→ Exercise data:
[Start]

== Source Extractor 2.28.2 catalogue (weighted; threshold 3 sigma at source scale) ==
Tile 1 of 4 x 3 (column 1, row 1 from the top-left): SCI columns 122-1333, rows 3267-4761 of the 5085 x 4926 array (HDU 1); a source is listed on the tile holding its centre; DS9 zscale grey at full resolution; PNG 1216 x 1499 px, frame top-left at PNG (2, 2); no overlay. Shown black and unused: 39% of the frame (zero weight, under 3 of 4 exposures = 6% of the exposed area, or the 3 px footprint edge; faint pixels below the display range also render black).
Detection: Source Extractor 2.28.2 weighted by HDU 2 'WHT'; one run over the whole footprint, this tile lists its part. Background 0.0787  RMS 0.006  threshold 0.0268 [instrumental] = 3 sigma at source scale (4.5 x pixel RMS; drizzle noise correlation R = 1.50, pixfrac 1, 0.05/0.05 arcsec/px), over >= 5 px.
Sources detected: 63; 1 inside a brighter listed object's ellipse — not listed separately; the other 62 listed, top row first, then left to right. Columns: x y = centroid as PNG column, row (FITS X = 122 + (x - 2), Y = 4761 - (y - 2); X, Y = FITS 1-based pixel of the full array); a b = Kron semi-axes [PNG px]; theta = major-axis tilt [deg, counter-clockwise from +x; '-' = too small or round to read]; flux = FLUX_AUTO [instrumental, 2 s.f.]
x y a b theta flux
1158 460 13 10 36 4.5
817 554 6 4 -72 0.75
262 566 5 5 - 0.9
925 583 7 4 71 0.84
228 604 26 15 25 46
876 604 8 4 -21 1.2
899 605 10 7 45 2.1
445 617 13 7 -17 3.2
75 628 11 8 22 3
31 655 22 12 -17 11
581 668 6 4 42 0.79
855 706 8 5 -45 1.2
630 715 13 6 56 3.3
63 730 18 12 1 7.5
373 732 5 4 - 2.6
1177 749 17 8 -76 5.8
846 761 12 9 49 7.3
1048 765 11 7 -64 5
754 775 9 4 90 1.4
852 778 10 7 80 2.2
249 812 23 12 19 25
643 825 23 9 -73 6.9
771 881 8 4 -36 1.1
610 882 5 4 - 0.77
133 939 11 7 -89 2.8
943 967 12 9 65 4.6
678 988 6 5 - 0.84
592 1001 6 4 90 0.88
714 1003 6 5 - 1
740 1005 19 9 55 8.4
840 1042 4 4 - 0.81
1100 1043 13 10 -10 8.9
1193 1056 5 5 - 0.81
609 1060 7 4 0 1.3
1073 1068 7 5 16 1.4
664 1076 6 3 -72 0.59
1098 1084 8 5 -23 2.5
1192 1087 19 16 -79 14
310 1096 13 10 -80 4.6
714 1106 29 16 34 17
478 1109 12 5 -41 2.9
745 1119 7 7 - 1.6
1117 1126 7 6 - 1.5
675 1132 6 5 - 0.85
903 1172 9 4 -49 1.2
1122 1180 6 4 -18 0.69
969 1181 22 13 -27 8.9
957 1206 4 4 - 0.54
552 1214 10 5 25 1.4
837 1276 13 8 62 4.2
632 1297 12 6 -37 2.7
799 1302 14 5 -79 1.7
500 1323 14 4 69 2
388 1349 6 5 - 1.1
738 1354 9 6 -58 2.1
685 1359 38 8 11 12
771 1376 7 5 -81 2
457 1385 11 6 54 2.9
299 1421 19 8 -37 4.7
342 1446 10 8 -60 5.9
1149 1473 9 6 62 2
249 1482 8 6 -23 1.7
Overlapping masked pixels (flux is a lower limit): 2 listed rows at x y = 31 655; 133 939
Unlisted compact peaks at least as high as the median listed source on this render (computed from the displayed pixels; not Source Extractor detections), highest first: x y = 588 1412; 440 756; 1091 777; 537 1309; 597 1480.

[End]
[Start]

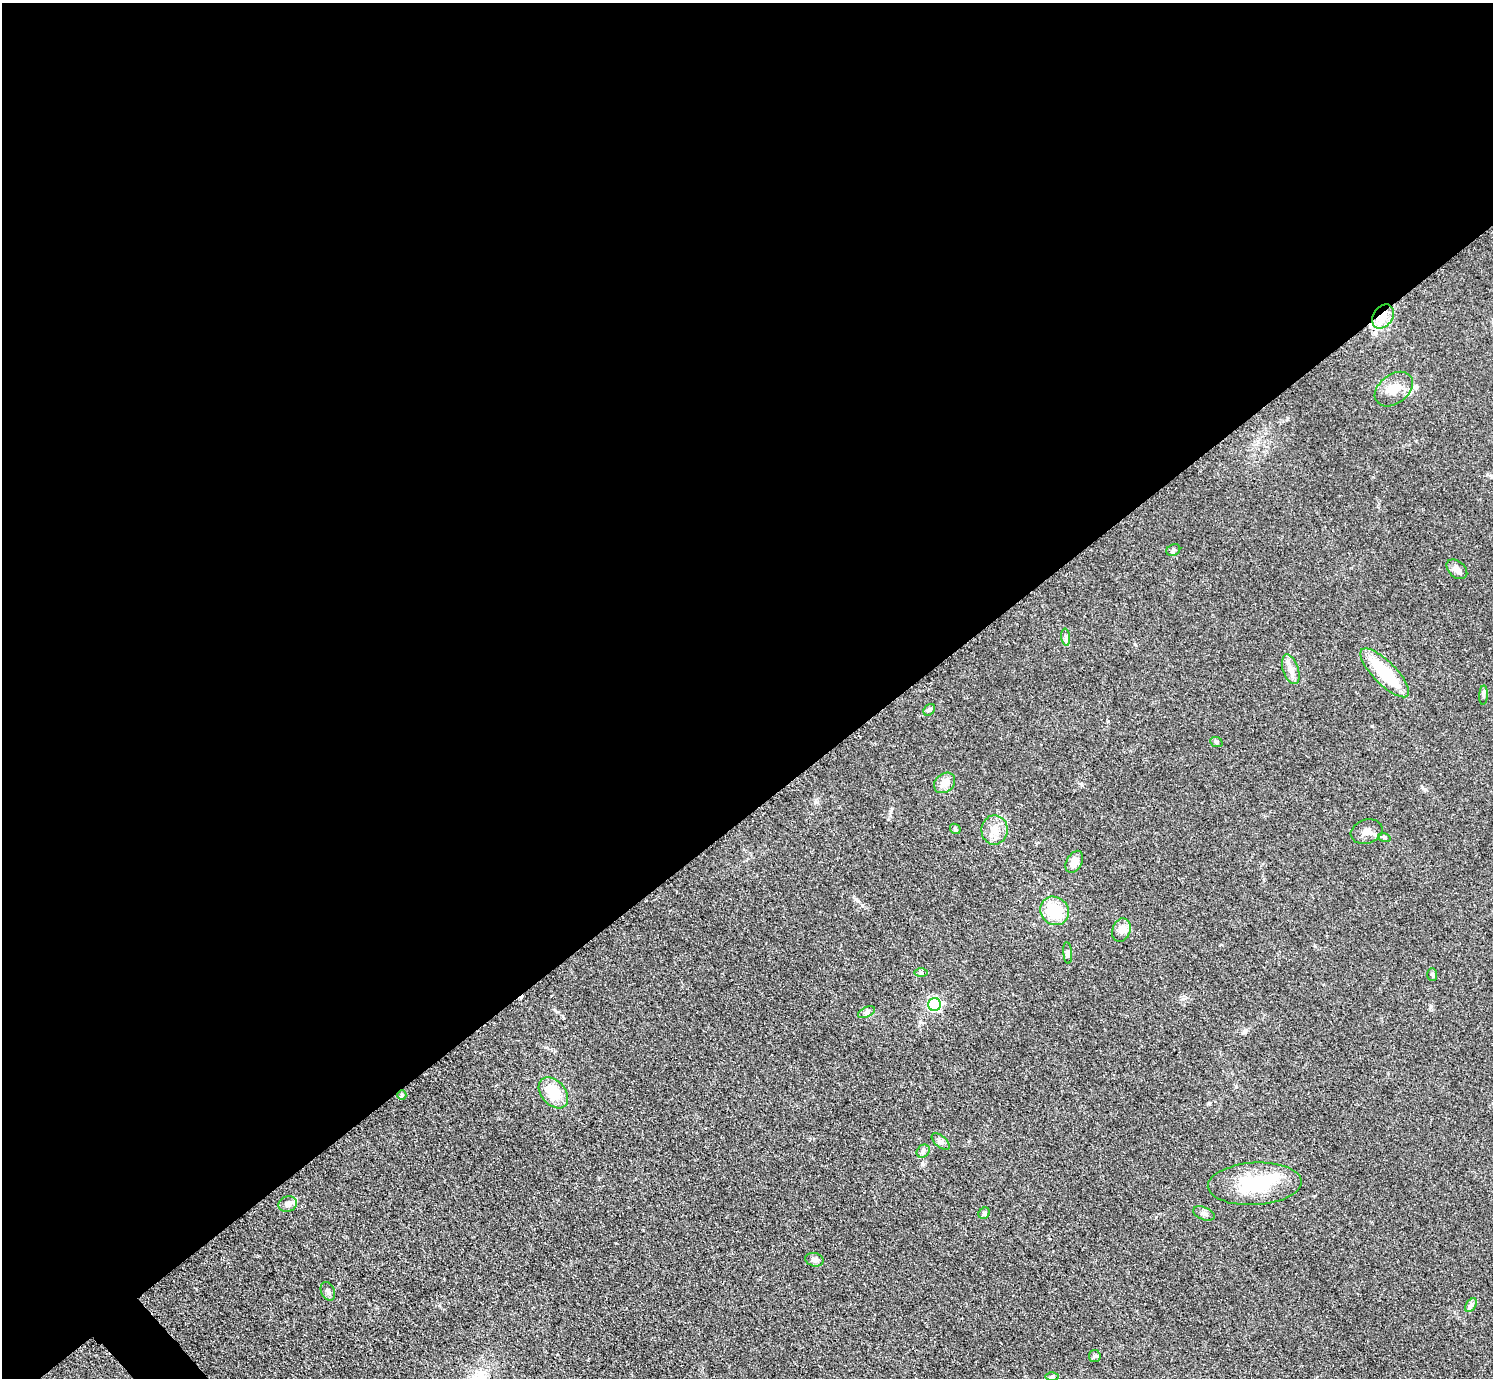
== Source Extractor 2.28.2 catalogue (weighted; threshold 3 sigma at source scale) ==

[End]
[Start]

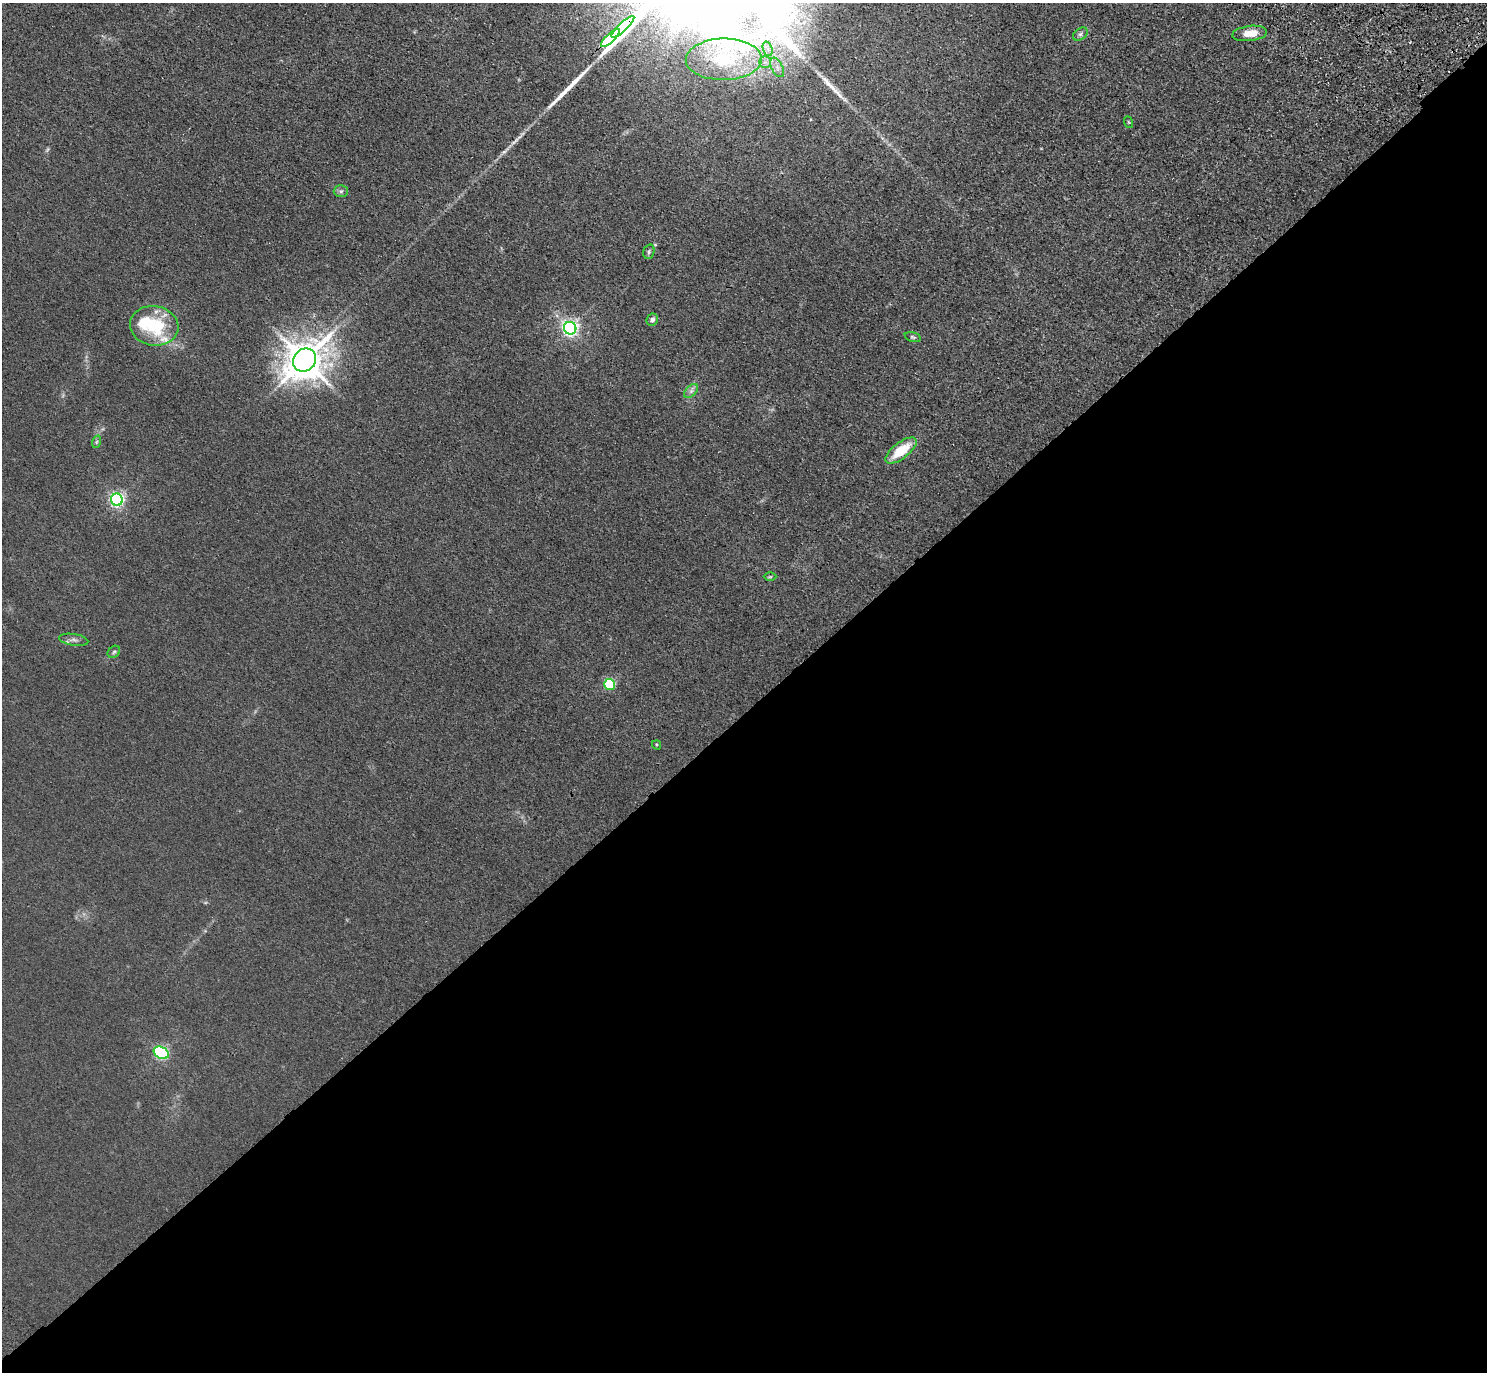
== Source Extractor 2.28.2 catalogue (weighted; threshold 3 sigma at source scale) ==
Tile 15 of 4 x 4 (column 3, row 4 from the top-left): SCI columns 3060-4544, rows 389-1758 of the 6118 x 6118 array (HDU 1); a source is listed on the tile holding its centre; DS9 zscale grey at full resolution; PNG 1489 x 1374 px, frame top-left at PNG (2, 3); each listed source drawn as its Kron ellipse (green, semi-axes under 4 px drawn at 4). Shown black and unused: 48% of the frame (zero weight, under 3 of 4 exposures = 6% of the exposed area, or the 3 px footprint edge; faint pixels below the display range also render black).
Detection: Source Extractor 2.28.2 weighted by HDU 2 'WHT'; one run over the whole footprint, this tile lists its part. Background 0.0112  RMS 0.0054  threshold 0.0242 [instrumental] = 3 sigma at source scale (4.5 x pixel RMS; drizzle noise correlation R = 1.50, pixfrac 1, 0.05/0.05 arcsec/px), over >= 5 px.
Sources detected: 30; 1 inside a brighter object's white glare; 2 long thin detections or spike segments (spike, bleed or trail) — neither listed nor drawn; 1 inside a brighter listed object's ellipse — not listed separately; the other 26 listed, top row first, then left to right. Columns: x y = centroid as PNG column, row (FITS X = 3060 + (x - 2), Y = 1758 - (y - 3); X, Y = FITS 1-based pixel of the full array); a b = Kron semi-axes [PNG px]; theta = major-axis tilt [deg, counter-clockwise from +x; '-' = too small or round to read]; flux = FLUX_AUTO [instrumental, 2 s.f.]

[End]

→ Stated task:
Copy out in full each line of the material that contains the string "arcsec", treating uppercase and lowercase letters as different.

→ Response to the exercise:
Detection: Source Extractor 2.28.2 weighted by HDU 2 'WHT'; one run over the whole footprint, this tile lists its part. Background 0.0787  RMS 0.006  threshold 0.0268 [instrumental] = 3 sigma at source scale (4.5 x pixel RMS; drizzle noise correlation R = 1.50, pixfrac 1, 0.05/0.05 arcsec/px), over >= 5 px.
Detection: Source Extractor 2.28.2 weighted by HDU 2 'WHT'; one run over the whole footprint, this tile lists its part. Background 0.0112  RMS 0.0054  threshold 0.0242 [instrumental] = 3 sigma at source scale (4.5 x pixel RMS; drizzle noise correlation R = 1.50, pixfrac 1, 0.05/0.05 arcsec/px), over >= 5 px.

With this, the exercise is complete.